Residents with general questions about rabies may visit: http://www.health.ny.gov/diseases/communicable/rabies/fact_sheet.htm
 
West Nile virus, which has been present in Suffolk County since 1999, is transmitted to humans by the bite of an infected mosquito that has acquired the virus from biting an infected bird. Although it is estimated that only 20 percent of those who become infected with West Nile virus will develop clinically noticeable symptoms, West Nile virus can be fatal. Individuals who are most at risk for severe infection include those over 50 years of age and those with chronic illness or compromised immune systems. These individuals are urged to take precautions to avoid being bitten by mosquitoes during the season.
 
For questions about mosquito-borne illnesses, including West Nile virus, visit Preventing Mosquito Borne Illnesses.
 
  • Residents who have medical questions related to West Nile virus, may call the Public Health Information Line.
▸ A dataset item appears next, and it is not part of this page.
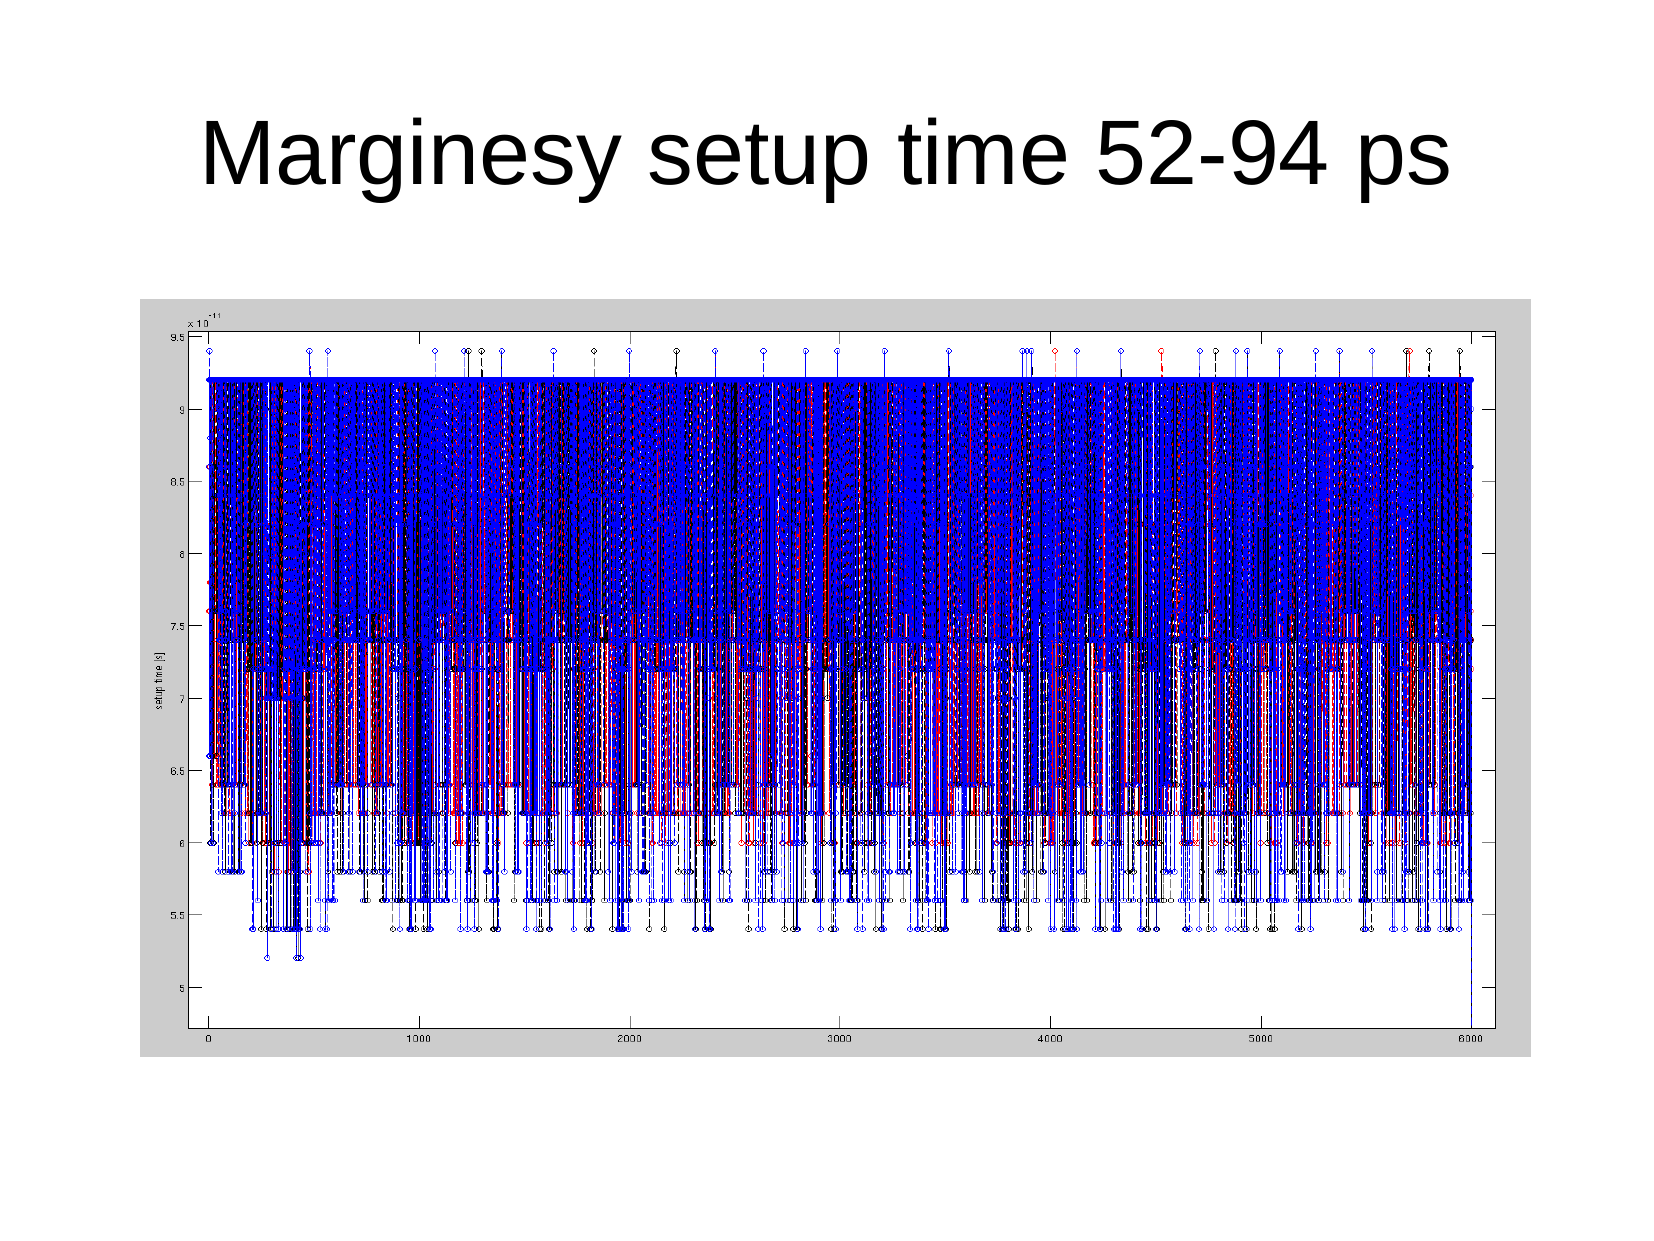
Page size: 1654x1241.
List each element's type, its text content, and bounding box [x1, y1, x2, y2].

picture [140, 299, 1531, 1057]
title Marginesy setup time 52-94 ps [82, 49, 1571, 257]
  • Dead Birds: Residents are also encouraged to report sightings of dead birds, such as robins, crows, blue jays and hawks that may have been infected with the virus to the Public Health Information Line. Birds that meet the Department of Health Services’ criteria will be picked up between 9 a.m. and 2 p.m. Monday through Friday.  Accepted bird specimens are tested for the presence of the virus in the bird population.  If it is determined by health officials that a reported bird is not needed for testing or if a dead bird is discovered on a weekend, residents should take proper precautionary measures: put the dead bird into a doubled bag, using gloves and a shovel, and dispose of it in the trash. Note: Humans cannot catch West Nile virus directly from birds.
To report mosquito problems or stagnant pools of water, call the Department of Public Works’ Vector Control Division at 631-852-4270.